The differences are meaningful. Angels Landing is 5.4 miles with 1,488 feet of gain and delivers a panoramic summit view. Hidden Canyon is 2.4 miles with 850 feet of gain and delivers a slot canyon. Neither one is a substitute for the other. They’re different hikes with different payoffs.
What Hidden Canyon offers that Angels Landing doesn’t: no permit requirement, lower crowds, a slot canyon experience, and a more intimate scale. You’re inside Zion’s geology rather than on top of it.
If you’re planning a multi-day Zion trip, doing both on separate days makes sense. Hidden Canyon in the morning of your first day takes 2 to 3 hours and leaves the afternoon free. Observation Point on day two is a full-day commitment.
When to Go
April through June and September through November are the best windows. Summer heat is manageable in the canyon interior but the exposed ledge approach and switchbacks get direct sun.

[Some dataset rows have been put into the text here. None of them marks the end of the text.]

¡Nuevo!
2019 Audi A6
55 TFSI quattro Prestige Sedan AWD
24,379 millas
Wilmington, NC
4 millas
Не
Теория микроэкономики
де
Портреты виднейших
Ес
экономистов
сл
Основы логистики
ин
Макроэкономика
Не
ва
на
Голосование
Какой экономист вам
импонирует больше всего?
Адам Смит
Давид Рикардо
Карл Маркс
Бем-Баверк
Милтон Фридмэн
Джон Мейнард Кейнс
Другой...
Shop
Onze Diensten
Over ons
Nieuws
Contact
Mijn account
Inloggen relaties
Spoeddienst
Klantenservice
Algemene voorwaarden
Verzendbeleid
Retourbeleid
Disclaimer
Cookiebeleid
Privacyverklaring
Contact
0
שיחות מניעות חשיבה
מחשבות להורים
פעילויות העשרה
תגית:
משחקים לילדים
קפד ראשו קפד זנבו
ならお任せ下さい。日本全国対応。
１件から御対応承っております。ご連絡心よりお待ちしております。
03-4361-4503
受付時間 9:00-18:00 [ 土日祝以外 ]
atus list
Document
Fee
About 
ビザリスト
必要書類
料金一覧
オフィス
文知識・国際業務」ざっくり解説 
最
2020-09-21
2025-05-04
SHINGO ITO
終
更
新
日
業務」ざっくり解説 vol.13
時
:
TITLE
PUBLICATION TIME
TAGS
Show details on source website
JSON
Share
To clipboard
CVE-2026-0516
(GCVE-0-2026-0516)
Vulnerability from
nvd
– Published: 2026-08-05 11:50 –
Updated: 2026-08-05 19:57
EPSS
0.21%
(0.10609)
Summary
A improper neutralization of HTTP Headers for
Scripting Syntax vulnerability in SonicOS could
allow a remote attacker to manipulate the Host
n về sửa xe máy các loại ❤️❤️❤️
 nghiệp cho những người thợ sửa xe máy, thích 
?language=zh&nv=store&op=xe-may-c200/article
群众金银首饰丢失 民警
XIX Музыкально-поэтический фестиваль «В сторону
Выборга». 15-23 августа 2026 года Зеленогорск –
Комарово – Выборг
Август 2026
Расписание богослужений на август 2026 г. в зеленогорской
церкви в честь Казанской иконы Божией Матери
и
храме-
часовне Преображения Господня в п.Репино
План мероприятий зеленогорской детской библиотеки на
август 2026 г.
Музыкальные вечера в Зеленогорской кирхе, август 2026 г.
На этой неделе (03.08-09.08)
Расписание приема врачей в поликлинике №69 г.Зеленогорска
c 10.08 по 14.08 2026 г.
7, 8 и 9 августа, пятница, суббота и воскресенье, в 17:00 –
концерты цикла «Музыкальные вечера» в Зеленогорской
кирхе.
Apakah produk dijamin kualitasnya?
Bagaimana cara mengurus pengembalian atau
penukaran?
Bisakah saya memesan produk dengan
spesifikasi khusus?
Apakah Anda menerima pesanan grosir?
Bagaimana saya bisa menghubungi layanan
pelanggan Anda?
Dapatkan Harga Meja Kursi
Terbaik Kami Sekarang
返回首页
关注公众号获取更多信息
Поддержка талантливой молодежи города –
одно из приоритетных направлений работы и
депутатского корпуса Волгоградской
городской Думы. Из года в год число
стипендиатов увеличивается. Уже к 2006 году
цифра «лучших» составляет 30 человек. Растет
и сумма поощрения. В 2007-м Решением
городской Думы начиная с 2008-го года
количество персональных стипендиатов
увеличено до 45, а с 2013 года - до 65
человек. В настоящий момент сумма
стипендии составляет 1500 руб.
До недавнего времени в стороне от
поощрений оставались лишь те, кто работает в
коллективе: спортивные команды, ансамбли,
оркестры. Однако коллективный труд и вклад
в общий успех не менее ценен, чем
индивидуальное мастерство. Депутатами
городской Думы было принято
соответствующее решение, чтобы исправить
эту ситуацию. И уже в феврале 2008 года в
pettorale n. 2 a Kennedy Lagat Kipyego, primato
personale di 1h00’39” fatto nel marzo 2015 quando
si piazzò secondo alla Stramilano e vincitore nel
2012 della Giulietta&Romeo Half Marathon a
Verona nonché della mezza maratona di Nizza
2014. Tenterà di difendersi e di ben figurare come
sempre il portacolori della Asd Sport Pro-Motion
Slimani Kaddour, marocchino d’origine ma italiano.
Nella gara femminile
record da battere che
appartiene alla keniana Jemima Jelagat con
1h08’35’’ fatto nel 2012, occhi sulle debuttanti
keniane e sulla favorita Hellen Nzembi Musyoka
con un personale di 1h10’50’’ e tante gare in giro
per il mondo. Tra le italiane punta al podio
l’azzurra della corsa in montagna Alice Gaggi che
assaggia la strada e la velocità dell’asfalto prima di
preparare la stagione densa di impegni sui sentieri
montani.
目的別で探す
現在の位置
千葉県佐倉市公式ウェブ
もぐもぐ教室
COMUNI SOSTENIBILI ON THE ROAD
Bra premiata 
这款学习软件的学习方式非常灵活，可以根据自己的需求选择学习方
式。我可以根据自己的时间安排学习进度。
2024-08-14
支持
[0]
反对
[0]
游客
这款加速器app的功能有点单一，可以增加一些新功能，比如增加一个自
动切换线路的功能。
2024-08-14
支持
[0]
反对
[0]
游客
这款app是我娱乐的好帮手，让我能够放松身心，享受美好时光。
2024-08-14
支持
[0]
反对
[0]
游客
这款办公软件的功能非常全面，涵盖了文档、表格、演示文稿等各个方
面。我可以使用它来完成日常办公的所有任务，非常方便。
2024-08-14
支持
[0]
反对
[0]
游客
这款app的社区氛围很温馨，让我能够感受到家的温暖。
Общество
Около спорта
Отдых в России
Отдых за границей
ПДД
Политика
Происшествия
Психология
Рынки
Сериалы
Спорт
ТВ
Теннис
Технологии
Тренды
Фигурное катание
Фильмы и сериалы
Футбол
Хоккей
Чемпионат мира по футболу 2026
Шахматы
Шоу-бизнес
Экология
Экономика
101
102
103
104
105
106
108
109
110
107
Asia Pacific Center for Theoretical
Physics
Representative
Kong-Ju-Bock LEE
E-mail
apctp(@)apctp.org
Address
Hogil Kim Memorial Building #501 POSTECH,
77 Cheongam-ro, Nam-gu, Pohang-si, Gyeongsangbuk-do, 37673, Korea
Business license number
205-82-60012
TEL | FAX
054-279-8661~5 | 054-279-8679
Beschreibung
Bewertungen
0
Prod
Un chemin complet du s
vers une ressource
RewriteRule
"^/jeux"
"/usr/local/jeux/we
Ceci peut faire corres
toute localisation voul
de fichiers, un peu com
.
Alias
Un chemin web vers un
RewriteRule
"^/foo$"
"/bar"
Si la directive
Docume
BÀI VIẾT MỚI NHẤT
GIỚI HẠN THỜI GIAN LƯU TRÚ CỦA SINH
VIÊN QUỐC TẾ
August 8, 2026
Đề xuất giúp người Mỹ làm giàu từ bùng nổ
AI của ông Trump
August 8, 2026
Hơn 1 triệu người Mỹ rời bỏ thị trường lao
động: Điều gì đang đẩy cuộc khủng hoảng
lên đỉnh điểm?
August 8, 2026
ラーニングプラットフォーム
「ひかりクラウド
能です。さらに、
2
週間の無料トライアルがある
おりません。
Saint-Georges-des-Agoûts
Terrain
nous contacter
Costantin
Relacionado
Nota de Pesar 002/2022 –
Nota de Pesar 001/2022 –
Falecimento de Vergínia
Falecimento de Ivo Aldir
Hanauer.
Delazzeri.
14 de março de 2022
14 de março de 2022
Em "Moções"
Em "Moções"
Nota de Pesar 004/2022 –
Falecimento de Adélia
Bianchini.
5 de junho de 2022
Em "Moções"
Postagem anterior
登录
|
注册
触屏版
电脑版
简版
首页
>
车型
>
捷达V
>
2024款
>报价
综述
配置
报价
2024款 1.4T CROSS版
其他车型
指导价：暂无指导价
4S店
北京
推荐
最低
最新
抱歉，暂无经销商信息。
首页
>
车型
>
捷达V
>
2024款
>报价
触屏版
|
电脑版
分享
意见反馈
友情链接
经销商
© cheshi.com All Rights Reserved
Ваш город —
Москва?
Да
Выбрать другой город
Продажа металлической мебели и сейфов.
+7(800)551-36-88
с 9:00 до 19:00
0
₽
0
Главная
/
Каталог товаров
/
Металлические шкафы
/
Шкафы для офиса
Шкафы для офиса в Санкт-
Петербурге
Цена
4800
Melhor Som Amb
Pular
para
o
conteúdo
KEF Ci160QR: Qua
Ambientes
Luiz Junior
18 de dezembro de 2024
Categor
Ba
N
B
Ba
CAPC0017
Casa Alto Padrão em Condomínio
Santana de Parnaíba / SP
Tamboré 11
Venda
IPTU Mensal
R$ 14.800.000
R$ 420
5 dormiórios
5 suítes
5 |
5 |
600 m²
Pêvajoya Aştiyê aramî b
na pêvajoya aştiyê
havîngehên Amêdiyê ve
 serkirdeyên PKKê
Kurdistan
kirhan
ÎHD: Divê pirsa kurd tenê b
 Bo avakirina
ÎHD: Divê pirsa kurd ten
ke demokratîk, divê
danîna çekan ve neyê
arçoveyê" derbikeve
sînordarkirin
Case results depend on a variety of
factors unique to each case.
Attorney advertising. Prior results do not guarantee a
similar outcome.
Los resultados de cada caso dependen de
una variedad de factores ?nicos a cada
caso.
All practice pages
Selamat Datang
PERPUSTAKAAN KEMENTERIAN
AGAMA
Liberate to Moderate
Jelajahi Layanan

Avoid it in wet weather without exception. The chain section closes when the sandstone is wet, and the canyon floods quickly in rain. Check the forecast before your visit and have a backup plan.
The trail doesn’t have a formal winter closure, but the chain section closes after icing events. Early December through February is unpredictable. If you’re visiting in winter, check NPS conditions at the entrance and ask the ranger on duty.
Go on a weekday if you can. This trail sees far less traffic than Angels Landing, but weekend Zion crowds fill every hike. A Tuesday morning in October puts you on the ledge with almost no company.
Current trail status and closures: Zion National Park NPS
Frequently Asked Questions
Does Hidden Canyon require a permit?
No permit required. Hidden Canyon is one of Zion's chain-assisted hikes that doesn't have the Angels Landing permit requirement. The trailhead is at Weeping Rock (shuttle stop #7). You can hike it any day with standard park entry. This makes it a good option when you can't get an Angels Landing permit but still want a hike with chains and exposed sections.
How hard is Hidden Canyon?
Moderate to moderately strenuous. The 2.4-mile round trip with 850 feet of gain is manageable for most fit hikers. The chains section on the ledge approach has exposure similar to Angels Landing but shorter, maybe 150 feet total. The slot canyon interior requires scrambling over boulders in places. People who're comfortable with the Emerald Pools upper trail will find this a step up in difficulty but not a dramatic one. People who need to avoid heights should stick to Emerald Pools or the Riverside Walk.
What is in Hidden Canyon?
A narrow sandstone slot canyon that most visitors to Zion never reach. The interior is shaded, cool, and dramatically narrow in places. The walls close to within a few feet in the tightest sections. The canyon floor has boulders from past floods and the walls show the smooth scoured surface typical of slot canyon geology. There's no water flowing most of the year but the canyon floods in heavy rain. At the far end, the canyon closes to a trickle crack that requires a technical route to continue. Most day hikers explore as far as they can walk comfortably and return.
Is Hidden Canyon open year round?
It closes periodically. The chain section and ledge approach are closed when wet or icy. Check the Zion NPS website or the park entrance board before your visit. The NPS closes it whenever conditions make the chains dangerous, which happens in spring rain, early winter, and after thunderstorms. Summer (June through August) heat makes the exposed lower approach uncomfortable but the slot canyon interior is cool and shaded.